Over at FanGraphs, Dave Cameron took a look at how well WAR and actual wins match up this year:
For 2009, the correlation between a team’s projected record based on their WAR total and their actual record was .83. This is a robust number, especially considering that WAR is almost completely context independent and currently includes some notable omissions – base running (besides SB/CS, which are included in wOBA) and catcher defense are both ignored in the calculations. We also don’t have an adjustment for differences in leagues, so we’re not accounting for the fact that the AL is better than the NL.
Despite these imperfections, WAR still performs extremely well. One standard deviation of the difference between WAR and actual record is 6.4 wins, and every single team is within two standard deviations. Only four teams were more than 10 wins away from their projected total by WAR, with Tampa Bay ending up the furthest away from our expectation (96.6 projected wins, 84 actual wins), and 18 of the 30 teams were within six wins of their projected WAR total.
If I’m reading this correctly, Dave is essentially saying that because a teams win totals and their projected record via WAR are generally very close, it shows that WAR “works”. The commenters at FanGraphs seem to agree with him as well.
Maybe, it is just me, but I don’t understand why a high correlation between WAR and wins would verify the accuracy of the stat.

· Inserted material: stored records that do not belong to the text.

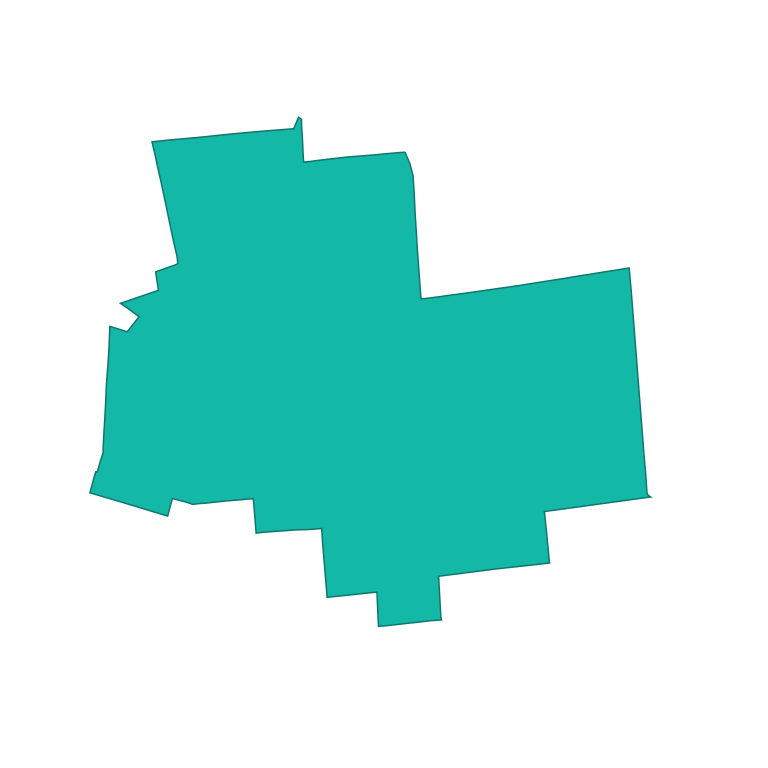 the district of Giubega, Dolj, Romania, rotated 105°
{"feature_id": "2599482B62165457111039", "entity_name": "Giubega", "entity_type": "district", "adm_level": 2, "iso_a3": "ROU", "parent_name": "Romania", "parent_adm1": "Dolj", "projection": "equal_earth", "projection_center": [23.399, 44.159], "detail": "fine", "context": "isolated", "style": "filled", "palette": "teal", "viewbox_px": 768, "rotation_deg": 105, "n_neighbors": 0, "source": "geoboundaries", "source_scale": "gbopen_adm2", "svg_char_len": 2268}
<svg xmlns="http://www.w3.org/2000/svg" viewBox="0 0 768 768"><g transform="rotate(105 384 384)"><path d="M565.3,638.6L565.3,635.4L566.3,598.7L567.6,558.8L549.4,558.8L549.3,545.1L549.5,540.7L549.8,537.7L548.5,534.4L546.6,529.5L545.5,526.1L537.8,506.1L533.3,493.5L530.9,487.2L528.7,480.7L532.8,479.0L561.2,468.9L560.0,466.1L558.6,462.6L555.2,452.9L552.3,444.5L550.3,438.7L547.2,429.7L544.6,420.8L541.3,411.1L539.7,406.8L552.2,402.6L604.8,383.7L586.8,337.0L618.7,326.9L619.5,326.6L617.1,319.7L609.0,299.2L606.5,292.6L600.9,278.6L597.0,267.4L593.7,269.0L555.6,281.5L534.3,229.6L514.1,177.8L482.5,189.6L465.7,196.1L424.1,97.2L423.9,98.1L423.3,99.5L422.8,100.3L421.8,101.4L421.0,101.8L419.6,102.3L405.3,107.2L384.1,114.9L371.8,119.2L317.3,138.5L285.8,149.6L229.2,169.6L226.0,170.8L221.3,172.6L218.6,173.5L213.2,175.5L208.5,177.2L208.7,177.8L211.4,183.9L214.0,189.5L219.6,202.2L224.8,213.7L229.4,224.2L232.6,231.2L236.5,239.8L243.0,254.5L245.5,260.1L247.5,264.7L249.4,268.9L251.0,272.6L252.8,276.4L253.5,278.0L261.2,296.1L274.7,327.7L282.0,345.3L285.0,352.2L291.0,366.9L291.9,370.4L252.9,384.0L236.9,389.5L231.5,391.2L226.5,392.9L214.1,397.1L208.6,398.9L201.3,401.2L193.2,403.8L185.2,406.5L179.3,408.5L175.7,409.6L163.9,416.4L158.0,421.1L155.0,423.5L154.9,423.8L154.8,424.1L154.8,424.3L156.6,429.4L161.0,441.5L165.2,452.6L168.3,461.4L173.6,476.5L175.7,481.9L177.2,485.8L178.9,490.0L181.2,495.9L183.9,502.6L186.0,507.8L188.1,512.8L189.9,517.5L190.3,519.1L189.7,519.3L186.0,520.6L164.6,527.4L158.3,529.7L155.6,530.5L153.1,531.2L150.8,531.8L150.1,532.1L149.4,532.7L149.2,533.3L148.6,535.4L148.5,535.6L160.8,537.3L172.4,570.1L182.5,597.5L194.4,628.6L203.8,654.3L210.1,670.8L222.5,664.1L231.1,659.8L246.3,651.8L257.2,646.2L292.7,628.3L297.8,625.7L305.1,621.9L313.7,617.3L317.0,615.8L319.0,615.2L320.5,614.7L321.3,614.6L321.8,614.9L323.0,616.5L326.6,621.7L328.4,624.4L334.8,633.6L335.5,633.3L341.5,630.7L348.0,627.8L352.0,626.2L355.0,630.8L374.3,659.4L377.1,651.5L381.5,640.3L382.4,638.0L384.1,638.7L392.5,642.3L400.0,645.5L399.3,663.7L417.6,659.6L430.0,657.0L457.2,651.8L475.1,647.8L497.8,643.1L508.0,641.0L520.3,638.3L522.3,637.6L526.1,637.7L531.9,638.0L543.2,638.2L543.4,639.7L548.9,639.9L565.3,639.9L565.3,638.6Z" fill="#14b8a6" stroke="#0f766e" stroke-width="1.5"/></g></svg>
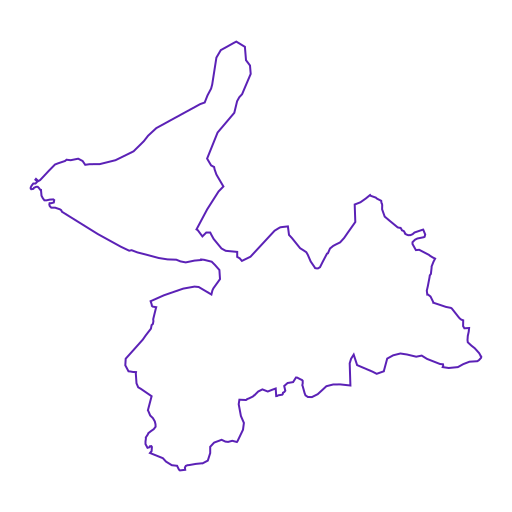 outline of Al Odayn, Ibb, Yemen
{"feature_id": "15242507B10242503769306", "entity_name": "Al Odayn", "entity_type": "district", "adm_level": 2, "iso_a3": "YEM", "parent_name": "Yemen", "parent_adm1": "Ibb", "projection": "orthographic", "projection_center": [43.943, 13.994], "detail": "fine", "context": "isolated", "style": "outline", "palette": "violet", "viewbox_px": 512, "rotation_deg": 0, "n_neighbors": 0, "source": "geoboundaries", "source_scale": "gbopen_adm2", "svg_char_len": 4977}
<svg xmlns="http://www.w3.org/2000/svg" viewBox="0 0 512 512"><path d="M423.2,229.6L422.7,229.7L414.5,232.5L412.6,234.2L410.5,235.1L408.3,235.2L407.1,234.8L405.6,234.1L405.3,233.6L404.9,232.9L404.8,233.0L404.1,231.4L403.4,230.9L402.4,230.5L401.9,230.3L401.7,229.7L400.6,227.9L399.5,227.8L397.7,227.4L392.0,222.7L389.8,220.9L384.7,216.6L382.1,209.3L382.2,205.2L382.0,203.9L381.5,203.0L381.3,201.7L381.2,200.8L376.9,198.6L375.8,197.6L370.7,195.8L370.1,195.0L365.8,198.5L360.4,202.3L354.7,204.5L355.3,222.0L347.9,232.5L344.1,238.0L340.1,242.4L336.0,244.4L333.2,245.9L330.0,248.5L327.9,253.3L327.0,253.6L322.6,262.0L320.0,267.2L318.0,268.4L316.7,268.4L315.1,268.1L314.4,266.9L310.7,261.5L307.8,254.8L306.6,252.7L306.3,252.2L303.6,250.4L300.1,248.2L291.9,238.0L289.0,234.9L287.9,226.4L282.5,227.0L280.3,227.3L278.8,228.1L274.6,230.7L250.5,256.7L241.9,260.9L239.7,258.3L237.2,256.9L237.2,251.9L225.7,250.8L221.5,248.5L213.6,238.9L211.3,234.7L210.2,232.5L206.3,232.5L202.4,236.4L197.7,230.1L196.5,229.4L207.2,209.3L218.6,191.4L223.4,186.5L217.6,176.6L216.4,174.5L214.6,169.4L214.1,167.0L211.1,165.4L207.1,158.6L217.6,132.5L234.3,112.8L237.1,101.2L239.3,97.2L242.1,94.2L242.3,93.7L242.7,92.8L243.3,91.3L250.7,73.9L250.0,65.5L246.0,60.2L244.9,46.8L243.2,45.8L236.3,41.6L233.8,42.9L227.2,46.6L220.8,50.1L216.4,57.6L212.2,84.5L211.1,88.6L207.5,95.4L204.7,102.5L200.2,104.1L170.9,120.1L156.3,128.1L150.7,133.3L148.1,135.7L143.9,141.1L140.8,144.2L135.9,149.0L133.6,151.3L115.5,160.2L99.8,164.1L89.5,164.2L85.2,164.8L82.6,161.0L78.2,158.7L70.7,160.2L67.0,159.8L66.6,159.7L65.0,161.0L58.1,163.3L55.0,164.5L49.0,170.6L40.1,180.1L38.3,181.1L36.0,178.9L35.4,179.7L35.9,180.2L36.9,180.9L36.9,182.1L35.5,183.5L33.3,183.5L31.6,185.7L30.7,187.5L30.7,188.6L31.2,189.2L31.7,189.2L32.4,189.0L33.4,188.8L34.0,187.8L36.2,186.8L37.7,186.8L38.9,188.0L40.6,190.2L41.0,190.1L41.5,195.7L42.8,198.2L44.4,200.3L46.6,200.3L49.8,199.6L53.3,199.4L54.2,200.1L53.8,202.5L51.2,203.2L49.6,203.2L49.3,204.6L49.8,206.2L51.3,207.7L55.2,207.7L59.9,209.3L61.2,210.2L62.0,211.8L97.9,234.1L120.8,246.7L129.2,250.7L131.6,250.2L137.4,252.4L143.3,253.9L146.8,254.8L158.7,258.0L167.6,259.4L176.3,259.7L180.5,261.4L185.7,262.4L190.6,261.4L194.4,260.6L201.2,260.0L201.2,259.5L204.0,259.8L211.7,261.7L215.0,265.0L219.4,270.0L220.0,279.1L213.4,288.3L212.4,290.4L211.4,294.5L198.7,287.0L194.5,286.6L183.3,288.6L179.5,289.9L168.5,293.7L163.9,295.3L150.6,301.2L151.7,304.5L151.9,305.9L152.7,306.6L156.2,307.2L156.0,307.8L153.2,319.2L153.4,321.2L152.9,323.9L151.6,325.1L151.0,328.3L150.9,328.7L145.8,335.3L142.8,339.6L131.1,352.7L125.7,358.7L125.3,365.3L128.5,371.3L130.4,371.5L133.1,372.0L134.3,372.0L136.0,372.1L135.8,373.4L136.5,383.3L138.2,387.3L140.8,388.8L151.6,396.2L147.9,410.3L148.3,411.0L150.2,415.5L152.9,418.1L154.8,421.4L155.5,424.3L155.6,426.7L153.7,429.2L151.1,431.0L148.3,433.2L147.9,434.3L145.8,437.5L145.9,438.7L145.5,441.4L145.5,444.1L147.5,447.8L149.6,447.2L149.9,446.3L151.3,446.1L151.9,447.0L151.8,448.5L151.6,451.1L150.0,453.0L162.9,458.2L166.0,461.6L171.8,465.2L177.1,465.8L177.8,467.3L178.8,469.3L179.6,470.3L180.1,470.4L185.2,469.8L184.9,467.5L185.8,465.9L187.5,465.2L189.0,465.1L195.8,463.9L201.9,463.3L202.5,463.4L207.8,460.6L210.2,453.1L210.2,447.3L210.2,446.8L214.0,442.7L214.6,442.4L218.4,441.0L219.3,440.7L219.7,440.5L221.6,439.8L225.4,441.6L228.1,441.9L232.3,440.8L236.9,442.0L237.6,441.0L243.0,429.7L243.9,422.9L240.9,416.0L238.7,404.2L239.4,399.7L245.8,400.0L246.5,399.8L247.1,399.1L249.2,398.3L252.9,396.5L254.1,395.3L254.5,395.3L255.2,394.5L258.2,391.5L262.4,389.4L267.0,391.2L267.8,391.5L272.1,389.8L275.7,388.5L276.2,396.1L277.1,396.0L278.3,395.3L282.2,394.7L282.8,394.0L283.0,392.7L284.3,392.0L285.3,390.7L284.2,386.0L287.6,383.0L293.1,382.1L296.0,377.5L297.2,377.6L300.0,379.1L302.0,380.0L302.7,380.8L302.7,383.3L302.3,385.2L302.7,386.2L304.6,393.1L305.5,395.4L306.3,395.9L307.9,397.0L308.5,397.0L311.9,397.1L317.7,394.2L322.3,390.0L326.4,386.2L333.1,384.5L340.2,384.4L350.4,385.5L349.7,363.3L351.1,358.7L353.7,354.6L357.1,365.1L372.6,371.7L372.8,371.8L376.7,373.8L383.8,371.3L383.8,371.2L387.2,358.6L393.2,355.3L400.4,353.5L407.0,354.5L416.2,356.7L421.7,355.6L427.0,358.9L440.0,364.0L443.0,364.3L443.2,365.7L442.7,367.1L448.7,368.0L457.9,367.1L463.3,364.1L469.5,361.7L477.4,361.2L479.0,360.1L481.0,357.9L481.3,356.9L481.1,356.3L480.6,356.0L480.3,355.2L479.2,353.2L474.7,348.2L471.5,345.7L467.8,342.3L467.5,340.0L467.8,335.9L468.7,331.8L469.1,328.0L464.4,328.3L463.1,326.1L463.2,320.3L461.2,319.6L459.7,318.4L458.5,317.0L453.3,310.4L451.8,308.5L450.9,307.9L445.9,306.9L439.7,304.8L433.3,302.7L433.4,302.4L430.5,296.5L427.9,294.5L427.3,294.6L427.2,294.0L427.2,293.9L426.8,290.6L427.8,286.3L429.5,277.5L429.8,275.4L430.9,273.9L431.6,267.6L431.6,266.5L433.5,261.7L435.1,258.6L432.8,257.5L429.9,255.7L429.0,254.9L419.2,249.8L415.9,250.1L412.5,244.0L412.5,242.2L415.0,239.7L417.4,238.5L420.4,237.9L423.8,237.2L424.6,236.8L425.2,234.5L423.2,229.6Z" fill="none" stroke="#5b21b6" stroke-width="2"/></svg>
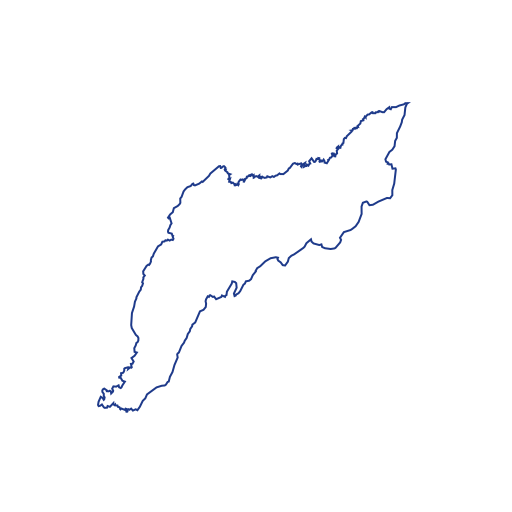 the district of Buhigwe, Kigoma, United Republic of Tanzania, rotated 26°
{"feature_id": "72390352B43433883631580", "entity_name": "Buhigwe", "entity_type": "district", "adm_level": 2, "iso_a3": "TZA", "parent_name": "United Republic of Tanzania", "parent_adm1": "Kigoma", "projection": "equal_earth", "projection_center": [29.939, -4.477], "detail": "fine", "context": "isolated", "style": "outline", "palette": "blue", "viewbox_px": 512, "rotation_deg": 26, "n_neighbors": 0, "source": "geoboundaries", "source_scale": "gbopen_adm2", "svg_char_len": 6101}
<svg xmlns="http://www.w3.org/2000/svg" viewBox="0 0 512 512"><g transform="rotate(26 256 256)"><path d="M323.2,214.8L323.9,213.8L325.7,206.9L325.4,204.2L323.5,202.8L324.5,196.0L329.6,191.2L330.6,189.5L332.5,185.6L333.3,180.4L332.5,171.9L329.2,165.3L328.7,161.3L331.3,158.6L332.2,158.5L335.7,160.6L338.6,158.7L342.2,153.4L348.3,146.4L351.2,145.3L351.9,141.6L349.6,137.0L348.5,130.4L343.8,117.0L342.9,116.1L340.4,117.7L337.5,114.2L335.6,115.4L334.6,114.7L333.9,115.3L333.4,114.1L331.5,114.2L329.9,112.3L330.3,104.0L331.9,100.7L332.4,96.6L330.6,91.5L330.8,88.1L328.8,83.8L328.8,76.4L328.4,71.9L327.6,69.4L327.7,64.2L325.1,57.0L324.9,53.0L325.4,52.1L323.2,53.2L322.5,54.8L318.9,57.9L316.6,60.8L312.8,62.7L312.8,65.0L311.1,65.1L310.5,64.0L309.0,66.8L308.1,70.6L306.7,71.3L303.5,71.6L303.2,72.6L302.6,72.3L301.9,73.7L300.6,74.4L300.7,75.3L298.2,76.5L297.6,75.7L297.0,76.1L295.6,79.2L294.3,80.0L293.5,82.8L293.8,83.4L292.7,83.0L292.7,85.4L292.2,86.1L293.0,87.0L291.1,88.8L291.7,91.2L290.4,94.5L291.0,95.1L290.4,95.2L290.8,96.3L290.6,97.0L289.7,96.9L289.4,97.7L289.0,97.3L288.3,97.7L288.7,98.4L287.4,99.3L287.7,100.7L287.0,101.2L287.5,101.2L287.3,102.5L285.1,108.5L285.2,110.6L284.1,110.9L283.7,112.4L285.0,116.1L284.4,117.0L284.9,118.0L284.3,118.5L284.0,120.1L284.4,121.7L283.5,121.8L283.2,122.5L282.9,121.8L282.1,122.3L281.8,121.6L281.1,123.1L281.2,123.7L283.0,123.5L282.4,125.9L283.9,128.3L283.1,129.8L283.6,131.7L282.7,132.0L281.1,129.8L279.5,130.3L279.3,130.8L280.8,132.1L280.4,134.5L279.4,135.3L279.4,137.5L278.8,138.1L279.3,138.5L279.0,141.6L276.7,142.0L276.1,140.8L274.5,139.7L274.1,141.9L273.1,142.5L272.7,142.0L271.7,144.1L271.7,141.9L270.5,141.3L270.0,140.3L269.4,140.5L270.0,141.0L269.4,141.8L267.8,142.2L268.0,144.4L267.6,145.7L267.0,146.0L263.1,143.8L262.2,147.5L264.2,149.1L263.6,149.7L263.5,151.8L261.7,151.5L261.9,153.0L261.1,153.3L260.1,154.7L259.3,150.8L257.9,153.2L257.9,156.0L257.1,155.7L257.0,153.5L256.0,152.9L253.4,155.5L252.8,154.8L251.9,155.6L250.2,155.4L248.8,156.8L247.8,162.1L247.1,162.9L247.1,165.3L244.7,170.4L241.9,171.7L240.9,171.5L239.6,174.3L238.4,175.2L237.4,177.1L235.7,177.1L234.4,179.1L231.2,179.4L231.2,180.7L229.5,182.0L227.4,182.1L227.0,183.0L226.5,182.3L226.1,182.9L225.3,182.8L224.7,183.6L225.5,184.2L224.4,184.4L223.6,182.2L222.7,184.1L221.5,184.0L220.1,185.0L220.1,186.0L219.6,186.6L218.4,184.3L217.9,185.1L216.6,184.4L216.0,186.6L214.8,186.9L214.8,186.2L214.2,186.8L214.2,187.7L213.0,188.7L213.5,189.8L212.7,191.3L212.7,194.4L212.4,194.5L211.7,192.5L211.1,193.4L210.1,193.2L209.4,194.1L208.5,194.1L207.9,196.9L208.4,198.9L209.0,199.0L209.0,200.1L207.5,199.6L207.5,200.5L206.3,201.7L205.9,201.8L205.4,200.5L204.7,200.8L203.0,200.2L201.9,201.3L200.9,200.5L199.3,201.0L198.9,198.6L198.6,199.2L197.4,199.0L197.4,198.5L198.3,198.0L196.3,195.0L197.0,193.8L194.4,194.1L193.7,193.3L190.8,192.7L190.9,191.5L190.0,191.7L189.9,190.1L188.7,189.5L187.8,189.3L187.1,190.0L186.3,191.9L185.7,192.3L184.4,190.9L183.4,191.5L178.8,201.9L178.6,204.6L175.6,212.8L174.7,212.7L173.2,215.9L170.2,219.3L169.1,219.5L167.9,218.4L167.3,219.0L166.6,221.8L164.2,224.2L163.1,227.2L162.6,229.7L163.2,235.5L162.7,237.5L164.7,241.4L164.6,242.9L163.7,245.4L161.2,249.0L162.0,253.1L160.6,256.3L160.1,260.1L161.1,260.5L161.8,259.5L165.8,263.7L165.5,265.8L165.9,268.3L165.7,271.2L166.3,272.8L167.1,273.5L170.5,272.8L171.7,274.1L172.7,274.3L172.6,275.1L174.3,276.7L174.2,278.1L172.7,278.4L171.6,280.0L169.6,279.9L169.1,281.3L167.7,281.6L167.4,283.0L165.6,284.2L165.7,287.2L163.7,290.3L163.1,298.7L163.5,301.6L162.8,303.1L163.3,305.8L164.0,307.0L164.1,309.4L163.8,310.9L163.0,310.9L162.0,312.8L161.3,319.2L162.6,321.5L164.6,322.3L164.1,324.6L164.8,325.8L165.2,329.5L166.4,330.1L166.8,332.8L166.4,334.5L167.2,336.8L166.7,339.2L166.6,345.5L167.1,346.6L167.2,350.1L168.6,354.9L169.5,361.6L174.1,372.8L175.9,375.2L182.6,379.6L184.9,380.2L186.3,381.3L187.3,383.6L187.3,385.4L186.6,386.6L187.1,389.1L187.0,392.2L188.9,395.4L191.2,395.0L190.6,398.9L188.8,402.3L192.3,404.5L192.2,407.0L190.9,407.8L193.1,410.5L192.9,411.1L191.7,411.3L190.7,413.5L190.4,411.9L189.9,412.0L187.3,414.3L187.0,415.0L187.8,416.7L187.9,418.4L187.6,419.4L186.1,420.5L187.3,422.5L186.0,424.7L186.4,425.3L187.8,424.8L190.6,426.7L193.2,426.4L192.6,431.0L192.7,432.9L192.3,434.0L190.5,434.0L189.2,432.5L187.6,434.7L185.0,435.7L184.9,438.3L186.7,439.7L186.9,440.6L186.1,443.0L184.9,441.3L183.7,441.2L182.9,442.2L181.2,442.9L180.9,442.2L177.7,441.7L176.8,443.1L176.9,444.5L177.6,445.6L179.5,446.5L180.6,448.6L181.9,449.4L182.4,451.4L182.2,452.0L180.5,450.9L178.2,450.6L178.4,456.0L179.3,459.1L180.4,459.9L181.6,458.9L182.6,457.0L185.6,458.7L186.6,458.8L188.6,457.6L188.4,455.9L190.8,455.6L192.3,450.8L192.9,451.9L194.2,452.0L194.5,451.3L194.9,452.0L197.0,451.1L198.0,452.1L199.6,451.8L201.4,453.2L201.2,454.2L201.8,452.1L205.6,451.8L205.7,450.4L206.6,450.3L207.7,452.7L208.3,452.6L208.6,452.1L207.8,450.2L208.5,449.6L209.6,449.7L210.7,447.9L213.1,448.9L215.1,446.5L217.0,446.6L217.7,442.4L217.7,435.8L218.9,432.5L218.7,428.2L224.2,417.7L228.2,413.9L230.7,412.4L231.4,411.2L231.8,407.9L232.6,407.1L231.6,402.3L231.8,396.9L230.5,389.7L230.1,381.6L228.3,379.0L228.3,378.0L229.0,376.6L228.5,369.4L229.3,365.5L229.1,363.3L229.6,360.1L228.9,356.0L229.5,352.7L228.9,350.3L229.4,347.2L228.9,345.6L230.5,342.4L229.9,330.3L232.4,327.4L233.2,323.9L232.1,320.8L230.5,318.7L230.1,316.9L230.3,313.4L231.6,313.4L231.6,311.7L232.0,311.3L235.2,311.7L236.1,310.8L239.1,312.3L242.8,308.0L242.7,306.4L246.0,306.3L245.8,305.3L246.6,304.1L245.5,300.8L246.3,291.4L245.8,289.2L248.3,288.6L250.1,289.1L252.5,293.0L252.6,299.4L254.3,301.4L255.1,300.4L255.0,299.4L256.6,297.2L257.2,294.5L257.3,287.3L258.1,285.7L258.0,283.2L260.7,281.2L261.7,279.0L261.5,274.6L262.6,269.9L262.2,269.6L262.4,266.4L264.3,263.3L266.7,256.7L270.1,251.6L274.4,248.4L276.5,247.9L276.6,249.3L278.0,250.4L281.0,250.9L284.0,252.5L286.3,251.8L287.1,247.1L286.4,243.5L287.7,240.2L289.5,237.9L295.0,228.0L295.6,226.3L295.7,222.4L298.1,216.9L299.6,218.7L302.2,219.5L308.1,218.4L309.7,216.9L311.5,218.9L314.5,218.8L320.0,217.0L323.2,214.8Z" fill="none" stroke="#1e3a8a" stroke-width="2"/></g></svg>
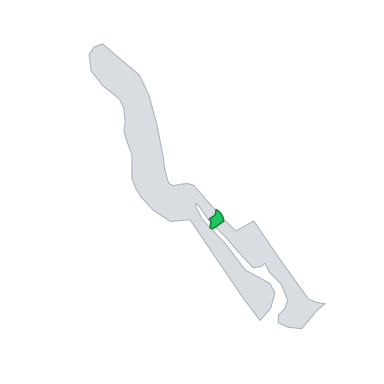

The whole point of WAR is to attempt to separate luck from controllable skills. With a teams win totals being so highly influenced by such things as bad luck on balls in play and timing, you wouldn’t expect WAR to have a high correlation with wins. In fact, as Dave later shows in the article, Pythag record has a higher correlation to win totals than WAR. Does that mean that Pythag works better than WAR? Of course not; it just takes out less of the variance in actual wins than WAR, so it will naturally correlate better.
Let me be clear, I’m not saying WAR doesn’t work. It absolutely does. FanGraphs implementation of WAR, if I’m not mistaken, uses the average Linear Weights run values of each event for the year. That separates it from other stats like OPS or RC, which don’t necessarily have any empirical meaning, because it will literally match up perfectly with runs and wins in the aggregate. If you want a metric that shows how well your team would have played that year if timing was taken out of the equation, WAR is your guy.
I’m sure Dave knows all this, which is why it’s confusing to me to see WAR being compared to win totals to show it’s accuracy. Indeed, you would almost rather have WAR correlate poorly with win totals, as it strives to strip away all of the luck associated with them. WAR and wins measure two different things, and saying that the former works because it correlates with the latter makes no sense. A better test of WAR, in my opinion, would be to show how it projects future wins, because you have no reason to expect a teams good or bad luck to continue.